THE SECOND LIFE OF MIRIELLE WEST
GENRE: Historical Fiction
RELEASE DATE: July 27, 2021
In this thought-provoking and sensitive novel, inspired by the true story of a Louisiana leprosy hospital where patients were forcibly quarantined, acclaimed author Amanda Skenandore tells an extraordinarily timely tale of resilience, hope–and the last woman who expected to find herself in such a place…
1920s Los Angeles: Socialite Mirielle West’s days are crowded with shopping, luncheons, and prepping for the myriad glittering parties she attends with her actor husband, Charlie. She’s been too busy to even notice the small patch of pale skin on the back of her hand. Other than an occasional over-indulgence in gin and champagne, which helps to numb the pain of recent tragedy, Mirielle is the picture of health. But her doctor insists on more tests, and Mirielle reluctantly agrees.
The diagnosis–leprosy–is devastating and unthinkable. Changing her name to shield Charlie and their two young children, Mirielle is exiled to rural Louisiana for what she hopes will be a swift cure. But the hospital at Carville turns out to be as much a prison as a place of healing. Deaths far outnumber the discharges, and many patients have languished for years. Some are badly afflicted, others relatively unscathed. For all, the disease’s stigma is just as insidious as its physical progress.
At first, Mirielle keeps her distance from other residents, unwilling to accept her new reality. Gradually she begins to find both a community and a purpose at Carville, helping the nurses and doctors while eagerly anticipating her return home. But even that wish is tinged with uncertainty. How can she bridge the divide between the woman, wife, and mother she was, and the stranger she has become? And what price is she willing to pay to protect the ones she loves?

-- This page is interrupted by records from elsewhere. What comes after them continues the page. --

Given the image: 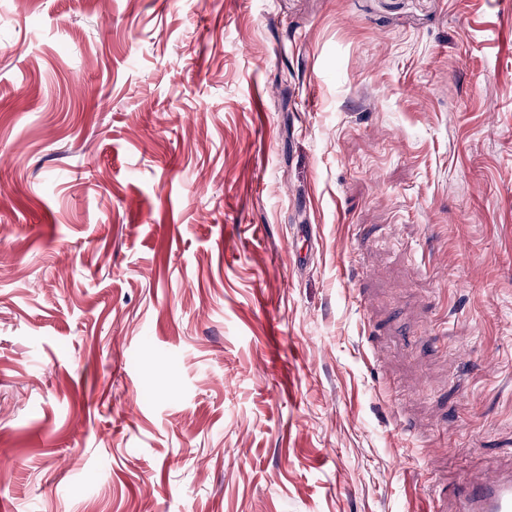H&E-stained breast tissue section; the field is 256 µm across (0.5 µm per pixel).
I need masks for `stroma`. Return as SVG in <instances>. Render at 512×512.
Returning <instances> with one entry per match:
<instances>
[{"mask_svg":"<svg viewBox=\"0 0 512 512\" xmlns=\"http://www.w3.org/2000/svg\"><path fill=\"white\" fill-rule=\"evenodd\" d=\"M509 474L512 0H0V512Z\"/></svg>","mask_w":512,"mask_h":512,"instance_id":"1","label":"stroma"}]
</instances>
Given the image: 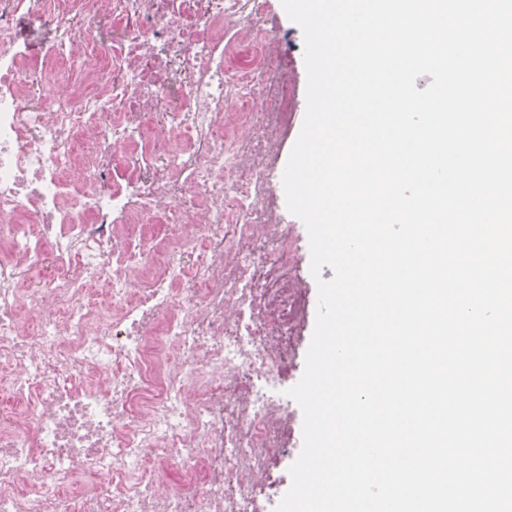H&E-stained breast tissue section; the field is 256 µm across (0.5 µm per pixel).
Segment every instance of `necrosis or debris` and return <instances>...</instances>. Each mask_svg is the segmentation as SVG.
I'll return each instance as SVG.
<instances>
[{"label":"necrosis or debris","mask_w":512,"mask_h":512,"mask_svg":"<svg viewBox=\"0 0 512 512\" xmlns=\"http://www.w3.org/2000/svg\"><path fill=\"white\" fill-rule=\"evenodd\" d=\"M271 12L0 0V512H269L309 293Z\"/></svg>","instance_id":"1"}]
</instances>
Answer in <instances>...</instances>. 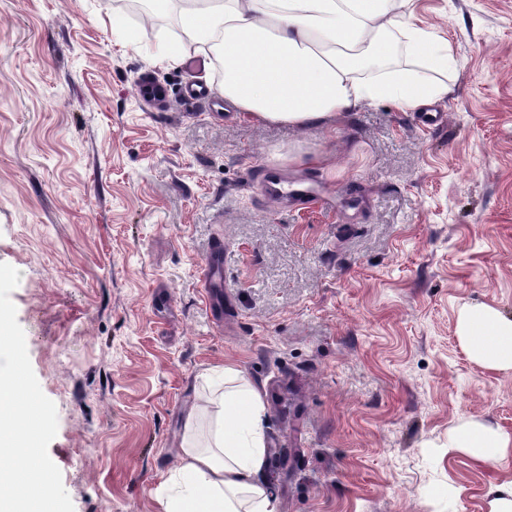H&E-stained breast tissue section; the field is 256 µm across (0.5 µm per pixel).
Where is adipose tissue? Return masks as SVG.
Listing matches in <instances>:
<instances>
[{
    "label": "adipose tissue",
    "instance_id": "ef3b65f1",
    "mask_svg": "<svg viewBox=\"0 0 512 512\" xmlns=\"http://www.w3.org/2000/svg\"><path fill=\"white\" fill-rule=\"evenodd\" d=\"M414 0H181V26L197 52L224 69L220 89L254 120L304 128L381 101L404 112L447 98L452 63L440 32L413 21ZM407 65L389 69L395 54ZM456 336L468 357L512 371V317L487 303L463 305ZM190 410L178 466L162 482V512H275L265 473V400L236 365ZM449 453L480 463L512 454V435L462 421Z\"/></svg>",
    "mask_w": 512,
    "mask_h": 512
}]
</instances>
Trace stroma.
<instances>
[{"instance_id":"stroma-1","label":"stroma","mask_w":512,"mask_h":512,"mask_svg":"<svg viewBox=\"0 0 512 512\" xmlns=\"http://www.w3.org/2000/svg\"><path fill=\"white\" fill-rule=\"evenodd\" d=\"M414 13L456 60L447 123L385 101L291 129L236 112L194 49L164 60L176 11L0 0V263L74 512H161L184 417L227 363L288 458L268 469L277 512H488L512 482V456L446 449L465 419L512 434V372L456 337L463 304L512 316V0ZM269 167L329 206L270 202ZM219 238L220 321L199 286Z\"/></svg>"}]
</instances>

One thing I love most about historical fiction is how it makes me smarter about certain periods of time or events or people. Before reading The Second Life of Mirelle West, my experiential knowledge of leprosy was limited to Biblical lepers and an episode of Monk. After turning the final page, I can say I now have a deeper, more compassionate view of the people who suffered from it. While I don’t have to endure nearly the stigma or hopelessness or visible illness that patients with leprosy did historically, I do know what it’s like to have a life-changing disease with no known cure and to be willing to try just about anything for the promise of restored health. More than just words on a page, the patients in this story connected with me on a human level, from their emotions to their resilience and everything in between.
Mirielle is a complicated protagonist with a great deal of character growth as the novel progresses. Yet, just like nonfictional people, sometimes that growth regresses before it finally sticks. These ebbs and flows in Mirielle’s time at Carville made her all the more realistic, and I appreciate the author’s choices in shaping her character this way. Admittedly, Mirielle isn’t always that likable but she is relatable when the reader allows herself to imagine her own reactions if what was happening to Mirielle should happen to her too. Putting yourself in Mirielle’s high heeled shoes will stir your compassion and soften some of Mirielle’s rough edges.
Bottom Line: Imagine going to the doctor for a simple burn or an allergic reaction and being immediately isolated and taken away from your husband, your children, and your comfortable Hollywood life to live in a leper colony on the opposite side of the country with little to no explanation. Imagine the emotions you would be experiencing – denial, rage, grief, fear, disgust, regret. Now you’ve got an idea of what our protagonist is facing in The Second Life of Mirielle West. The history is fascinating and disturbing, all at once, and I immediately wanted to learn more about this time of medical science and social stigmas. Even against the backdrop of an illness that has had significant medical advances in the last 100 years, you begin to realize that human nature never really changes, a fact that makes this novel infinitely more relatable than it first appears to be. An intriguing testament of the will to survive and the power of perspective.
(I voluntarily reviewed a complimentary copy of this book which I received from the publisher. All views expressed are only my honest opinion.)
My Rating: 3.5 stars / liked it!
Reviewer’s Note: Readers may want to be aware that there is considerably more cursing & profanity in this book than those I normally review here on this blog. It’s not rampant, by any means, but it’s definitely more than I personally prefer.
Amanda Skenandore is the author of Between Earth and Sky, winner of the American Library Association’s 2019 Reading List Award for Best Historical Fiction, and The Undertaker’s Assistant, released from Kensington in July 2019.
She grew up in the mountains of Colorado and sang and danced her way through 68 cities on both sides of the Atlantic with the service organization Up with People before starting college. Her love of historical fiction started early with the stories of Kenneth Thomasma, Mark Twain, and Laura Ingalls Wilder.
When she’s not writing, Amanda works as an infection prevention nurse. She lives in Las Vegas with her husband and their pet turtle Lenore.